- [元の文章]:
また、好ましくは、前記消磁コイルの前記電子銃側部分は、前記偏向ヨークの中心軸を含む水平平面および前記鉛直平面の少なくとも一方に対して対称である構成としてもよい。消磁コイルの形状が水平平面に対称であれば、水平平面の上側の消磁コイルと下側の消磁コイルとが受ける漏洩磁界の影響を等しくすることができる。また、消磁コイルの形状が鉛直平面に対称であれば、鉛直平面の右側の消磁コイルと左側の消磁コイルとが受ける漏洩磁界の影響を等しくすることができる。それにより、ミスランディング量を減少させることができる。
また、前記消磁コイルは、前記偏向ヨークの鉛直方向の位置近傍においては平面視において略コの字状としてもよい。
また、前記消磁コイルは、前記偏向ヨークの鉛直方向の位置近傍においては平面視において略円弧状としてもよい。
また、前記磁性部品は、電子ビームの色選別機能を有するシャドウマスク、前記シャドウマスクを固定するためのフレームおよび外部磁界を遮断するための磁気シールドであるとしてもよい。
以下、本発明のさらに具体的な実施の形態について説明する。
(実施の形態1)
本発明の実施の形態1に係る陰極線管1について図面を用いて説明する。図1は、実施の形態1に係る陰極線管1の背面斜視図である。また、図2は、実施の形態1に係る陰極線管1の背面図であり、図3は実施の形態1に係る陰極線管1の平面図であり、図4は実施の形態1に係る陰極線管1の右側面図である。なお、図1において、偏向ヨーク4の中心軸方向(管軸方向)をZ軸方向とし、Z軸に垂直で陰極線管1の水平方向をX軸方向とし、陰極線管1の鉛直方向をY軸方向とする。また、他の図においても、同様の座標軸とする。
図1〜図4に示すように、陰極線管1は、パネル2と、ファンネル3と、パネル2とファンネル3とで外囲された磁性部品(図示せず)と、ファンネル3のネック部内に設置された電子銃7と、偏向ヨーク4と、消磁コイル5とを備えている。
パネル2とファンネル3とで外囲された磁性部品は、図示はしていないが、例えば、色選別機能を有するシャドウマスク、シャドウマスクを固定するためのマスクフレームおよび外部磁界を遮断するための磁気シールド等である。磁性部品は、鉄等の磁性材料で構成されている。
偏向ヨーク4は、水平コイル(図示せず)、垂直コイル41、制御回路43、絶縁枠(図示せず)およびフェライトコア42などで構成されている。偏向ヨーク4は、ファンネル3のネック部の外周に設置されている。偏向ヨーク4は、電子銃7より射出される電子ビームが対応する蛍光ドットにランディングするように、電子ビームの進路を制御する働きがある。

- [データの抜粋]:

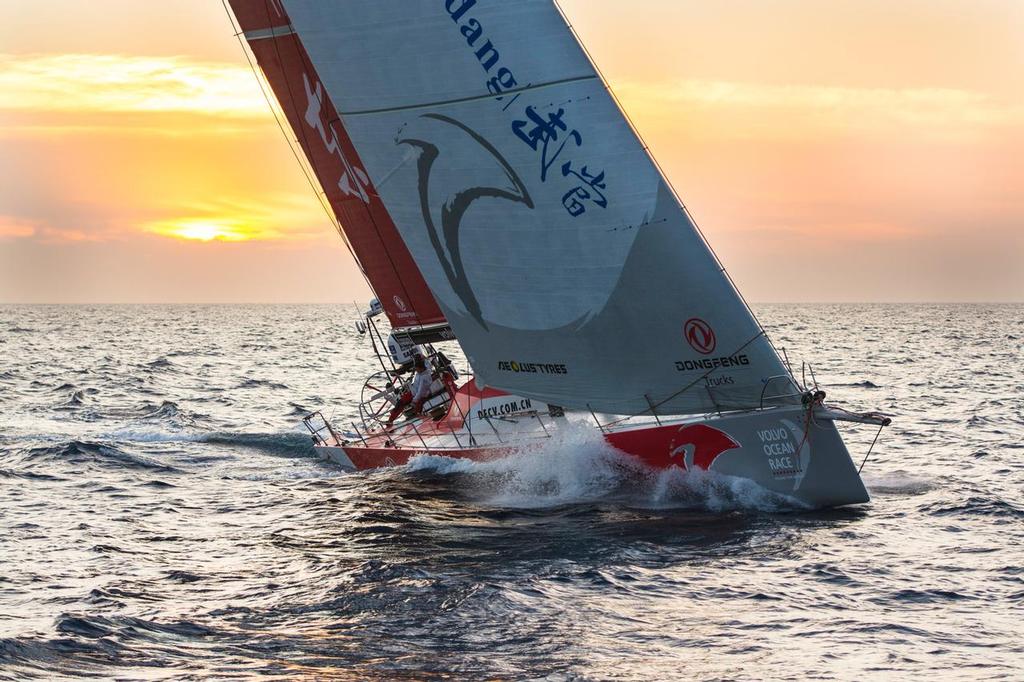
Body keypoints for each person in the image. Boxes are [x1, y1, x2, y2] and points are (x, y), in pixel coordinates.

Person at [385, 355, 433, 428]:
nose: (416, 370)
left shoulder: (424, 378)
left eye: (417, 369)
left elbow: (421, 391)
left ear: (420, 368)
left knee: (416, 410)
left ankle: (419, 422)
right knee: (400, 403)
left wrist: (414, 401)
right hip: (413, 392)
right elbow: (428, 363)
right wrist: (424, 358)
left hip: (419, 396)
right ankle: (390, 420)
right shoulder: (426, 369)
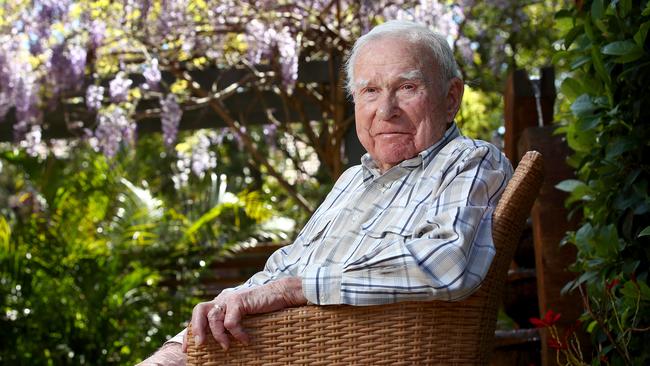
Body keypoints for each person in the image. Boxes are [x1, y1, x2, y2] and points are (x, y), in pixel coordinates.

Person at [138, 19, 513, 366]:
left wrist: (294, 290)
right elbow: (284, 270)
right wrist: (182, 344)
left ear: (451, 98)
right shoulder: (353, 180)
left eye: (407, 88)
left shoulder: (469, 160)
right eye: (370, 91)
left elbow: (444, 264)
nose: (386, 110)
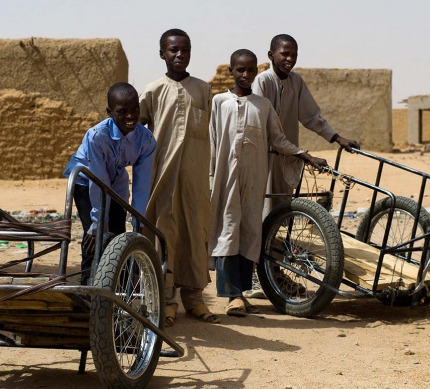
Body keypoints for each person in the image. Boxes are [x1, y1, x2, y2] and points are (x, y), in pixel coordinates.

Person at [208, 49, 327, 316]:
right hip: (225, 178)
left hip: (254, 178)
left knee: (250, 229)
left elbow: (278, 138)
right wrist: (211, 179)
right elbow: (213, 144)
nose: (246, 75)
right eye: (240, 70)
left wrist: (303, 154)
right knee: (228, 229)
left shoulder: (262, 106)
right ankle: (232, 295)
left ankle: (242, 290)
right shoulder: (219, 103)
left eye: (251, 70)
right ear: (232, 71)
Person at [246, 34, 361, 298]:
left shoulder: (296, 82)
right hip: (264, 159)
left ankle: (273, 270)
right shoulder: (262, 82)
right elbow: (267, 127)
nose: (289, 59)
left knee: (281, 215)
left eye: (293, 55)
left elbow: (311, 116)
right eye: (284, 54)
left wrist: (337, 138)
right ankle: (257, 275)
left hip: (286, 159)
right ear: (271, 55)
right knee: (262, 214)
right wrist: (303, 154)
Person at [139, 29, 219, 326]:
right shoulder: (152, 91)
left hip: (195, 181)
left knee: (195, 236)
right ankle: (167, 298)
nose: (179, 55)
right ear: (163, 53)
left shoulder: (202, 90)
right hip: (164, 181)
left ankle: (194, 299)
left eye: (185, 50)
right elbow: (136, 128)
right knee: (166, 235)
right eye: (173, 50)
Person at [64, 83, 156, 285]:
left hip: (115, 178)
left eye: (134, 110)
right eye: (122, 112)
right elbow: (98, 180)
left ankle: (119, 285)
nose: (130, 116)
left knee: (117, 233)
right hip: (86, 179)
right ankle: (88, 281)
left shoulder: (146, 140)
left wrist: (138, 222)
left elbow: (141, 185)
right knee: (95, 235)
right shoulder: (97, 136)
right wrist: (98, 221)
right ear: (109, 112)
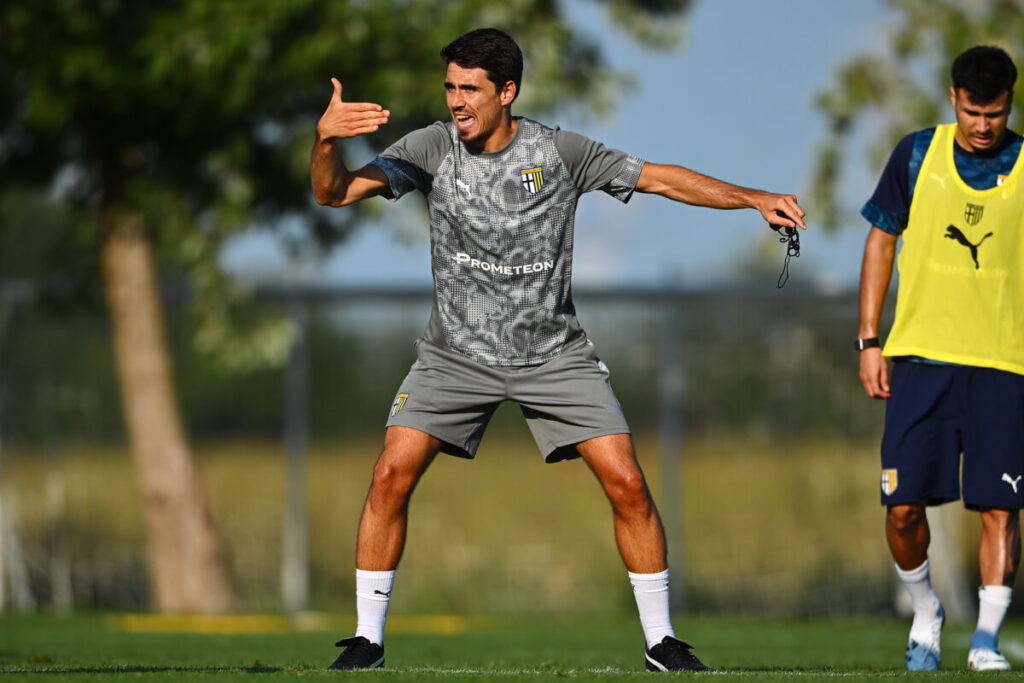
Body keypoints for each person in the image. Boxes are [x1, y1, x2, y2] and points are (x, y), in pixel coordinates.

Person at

==

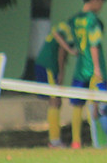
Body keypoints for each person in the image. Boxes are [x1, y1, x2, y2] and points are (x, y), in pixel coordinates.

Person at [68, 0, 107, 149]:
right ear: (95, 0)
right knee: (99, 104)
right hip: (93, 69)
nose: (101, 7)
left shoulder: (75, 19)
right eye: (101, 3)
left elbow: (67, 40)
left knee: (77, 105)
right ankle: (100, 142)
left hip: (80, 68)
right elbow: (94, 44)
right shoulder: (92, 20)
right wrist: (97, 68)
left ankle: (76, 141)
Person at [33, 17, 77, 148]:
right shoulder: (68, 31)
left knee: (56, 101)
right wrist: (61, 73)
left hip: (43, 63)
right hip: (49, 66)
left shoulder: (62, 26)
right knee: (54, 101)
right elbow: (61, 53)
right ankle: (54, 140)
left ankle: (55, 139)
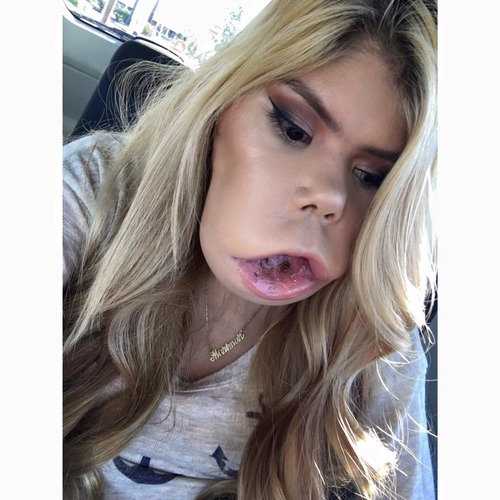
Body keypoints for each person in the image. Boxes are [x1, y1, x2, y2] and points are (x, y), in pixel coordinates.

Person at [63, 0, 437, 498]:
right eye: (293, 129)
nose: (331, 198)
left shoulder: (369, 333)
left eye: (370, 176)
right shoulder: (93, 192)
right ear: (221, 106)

- [作業 1]:
陰極線管についての文章から、「また、好ましくは、前記消磁コ」で始まり「シールドであるとしてもよい。」で終わる部分を、一字も変えずに書き写してください。
- [作業 2]:
陰極線管についての文章を、最後の文のあとから書き継いでください。
ここにある行のデータは、この作業には関係ありません。

- [あなたの答え 1]:
また、好ましくは、前記消磁コイルの前記電子銃側部分は、前記偏向ヨークの中心軸を含む水平平面および前記鉛直平面の少なくとも一方に対して対称である構成としてもよい。消磁コイルの形状が水平平面に対称であれば、水平平面の上側の消磁コイルと下側の消磁コイルとが受ける漏洩磁界の影響を等しくすることができる。また、消磁コイルの形状が鉛直平面に対称であれば、鉛直平面の右側の消磁コイルと左側の消磁コイルとが受ける漏洩磁界の影響を等しくすることができる。それにより、ミスランディング量を減少させることができる。
また、前記消磁コイルは、前記偏向ヨークの鉛直方向の位置近傍においては平面視において略コの字状としてもよい。
また、前記消磁コイルは、前記偏向ヨークの鉛直方向の位置近傍においては平面視において略円弧状としてもよい。
また、前記磁性部品は、電子ビームの色選別機能を有するシャドウマスク、前記シャドウマスクを固定するためのフレームおよび外部磁界を遮断するための磁気シールドであるとしてもよい。

- [あなたの答え 2]:
消磁コイル5は、パネル2およびファンネル3の外側において、それらの内部に設置された磁性部品を取り囲み、包含するように設置されている。例えば、消磁コイル5は上下に二つ設置されていて、一つはパネル2およびファンネル3の上半分を、もう一つはパネル2およびファンネル3の下半分を包含していて、それぞれ対称に設置されている。すなわち、図1に示しているように、消磁コイル5は、ファンネル3のパネル2側の端部においては、ファンネル3に沿って設置されている。ファンネル3側面においては、消磁コイル5は水平方向に(Z−X平面に沿って)、偏向ヨーク4には接しないようにファンネル3に沿って偏向ヨーク4に向かって伸びていて、偏向ヨーク4の近傍ではファンネル3から離れて鉛直方向(Y軸方向)に伸びている(特に、図4参照)。消磁コイル5は、偏向ヨーク4をまたぐ際には、偏向ヨーク4の中心軸方向に沿った偏向ヨーク4の中央部に設置されている。消磁コイル5は、偏向ヨーク4の鉛直方向の位置においては平面視(Z−X平面)において略コの字状である(特に、図3参照)。
なお、図1において破線で示されている箇所は、従来の陰極線管における消磁コイル51の設置位置を比較のために図示している。実施の形態1の消磁コイル5の配置と従来の消磁コイル51の配置とは、ファンネル4をまたぐ位置が異なるが、それ以外は同一である。つまり、実施の形態1の陰極線管1は、消磁コイル5の電子銃7側部分が偏向ヨーク4のパネル2側端よりも電子銃7側に延在されている(特に、図4参照)。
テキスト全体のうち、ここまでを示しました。